Fancies at Leisure [Part I]

William Michael Rossetti

General Description

Date: 1849
Genre: bouts rimés


◦ Fredeman 145-148

◦ Fredeman, The P.R.B. Journal, 46

Scholarly Commentary


WMR said that he wrote these poems as bouts rimés in 1849 with John Everett Millais.

Along with Patmore's “Moon and Stars”, three of these poems (“Noon Rest”, “A Quiet Place”, and “A Fall of Rain”) were delivered to Tupper for the original proofs as a replacement for Cave Thomas's aborted article on “Nature”. WMR decided to include these in the second issue of The Germ in place of his blank-verse poem “The Castle”. In preparing the original three poems for publication, WMR wrote three more, also to be included among the “Fancies at Leisure”: “In Spring”, “In Summer”, and “Sheer Waste” (originally “The Far Niente”).

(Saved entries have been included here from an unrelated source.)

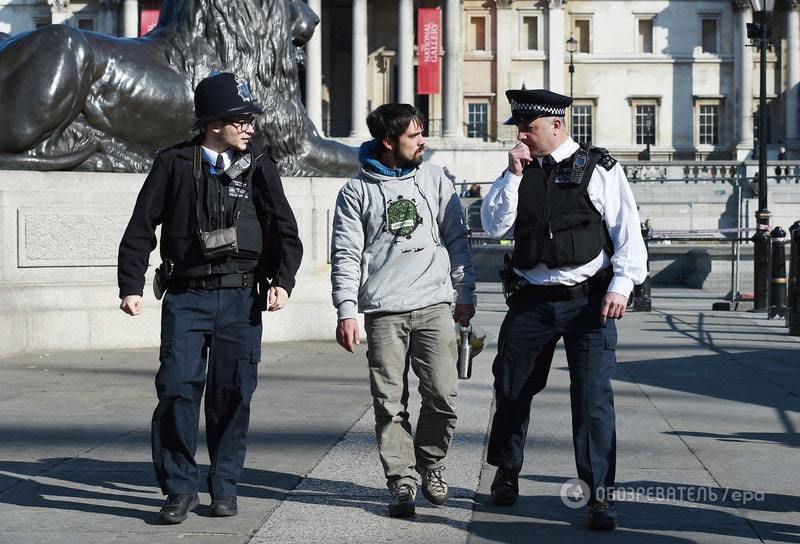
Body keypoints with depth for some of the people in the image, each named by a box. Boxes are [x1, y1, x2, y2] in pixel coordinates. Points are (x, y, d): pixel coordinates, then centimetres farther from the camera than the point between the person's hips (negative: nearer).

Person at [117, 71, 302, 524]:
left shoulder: (259, 167, 8)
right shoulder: (174, 164, 4)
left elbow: (285, 231, 8)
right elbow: (141, 228, 6)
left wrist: (282, 281, -7)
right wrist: (131, 286, -1)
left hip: (241, 299, 1)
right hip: (186, 296, -1)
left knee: (233, 394, 3)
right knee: (177, 389, -8)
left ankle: (225, 486, 17)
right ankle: (181, 488, 4)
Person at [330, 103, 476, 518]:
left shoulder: (434, 179, 11)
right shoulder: (357, 191, 4)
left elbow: (456, 238, 15)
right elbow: (346, 255, 2)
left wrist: (465, 294, 12)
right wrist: (346, 312, -6)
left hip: (435, 306, 2)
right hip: (383, 312, -1)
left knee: (443, 397, -5)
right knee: (390, 405, -2)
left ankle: (430, 464, 18)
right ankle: (402, 482, 6)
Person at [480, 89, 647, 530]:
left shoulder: (599, 168, -1)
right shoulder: (520, 171, 10)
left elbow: (627, 230, -3)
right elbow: (494, 226, 2)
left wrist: (621, 285, -12)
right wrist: (513, 176, -7)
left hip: (588, 300, -4)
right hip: (532, 299, 4)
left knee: (593, 396, -8)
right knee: (511, 389, 11)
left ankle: (600, 496, -1)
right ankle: (505, 473, 33)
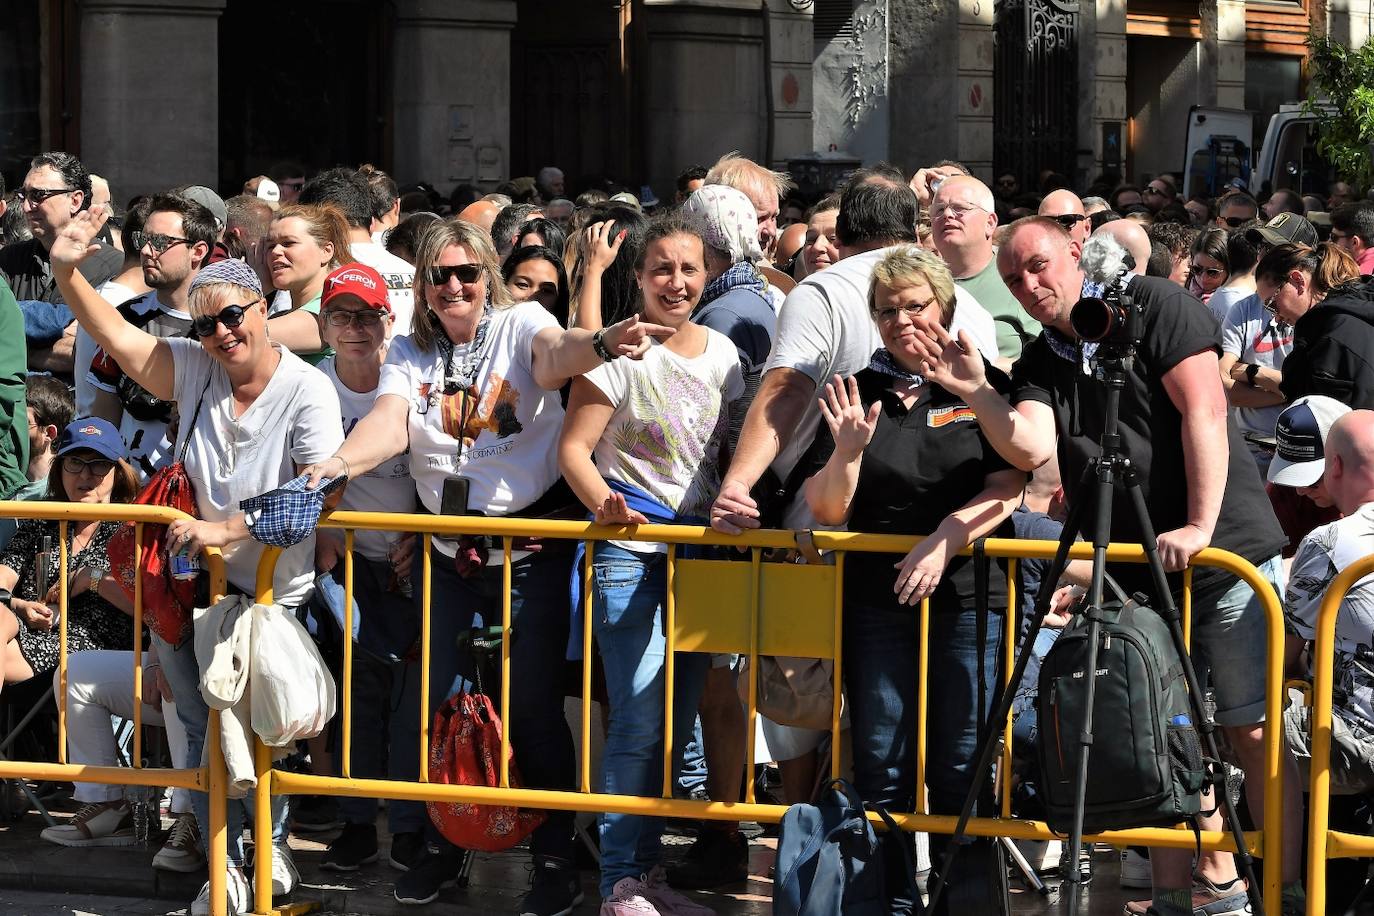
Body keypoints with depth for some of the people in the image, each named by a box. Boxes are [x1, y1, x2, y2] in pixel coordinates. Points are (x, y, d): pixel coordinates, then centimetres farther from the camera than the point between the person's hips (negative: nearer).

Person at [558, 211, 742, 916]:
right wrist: (604, 505, -27)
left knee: (678, 720, 10)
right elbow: (574, 448, -10)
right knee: (639, 720, -9)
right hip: (630, 548, -6)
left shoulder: (721, 353, 9)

The latter was included with the first three in the second issue, while the other two were reserved for the third issue of the magazine. WMR describes the second issue as follows: “The first three of these were written to bouts-rimes. As to No. 1, ‘Noon Rest’, I have a tolerably clear recollection that the rhymes were prescribed to me by Millais, on one of the days in 1849 when I was sitting to him for the head of Lorenzo in his first Preraphaelite picture from Keats's ‘Isabella’. No. 4, ‘Sheer Waste’ was not a bouts rimés performance. It was chiefly the outcome of an early afternoon spent lazily in Regent's Park” (“Introduction” to the 1901 facsimile reprint of The Germ, p. 22).

The whole sequence comprises nine poems. They were published, however, in two parts: four in The Germ no. 2 and five others in no. 3.

These poems are usefully compared with the series of bouts rimés sonnets that DGR composed in 1848 to rhymes set by WMR. The difference is striking. In terms of a traditional distinction made for Pre-Raphaelite work, WMR's poems are distinctly Ruskinian whereas DGR's already display a strong element of the Paterian. DGR's sonnets are gathered together by WMR in his 1911 edition at pages 263-267.

Printing History

First printed in The Germ no. 2, pages 76-78.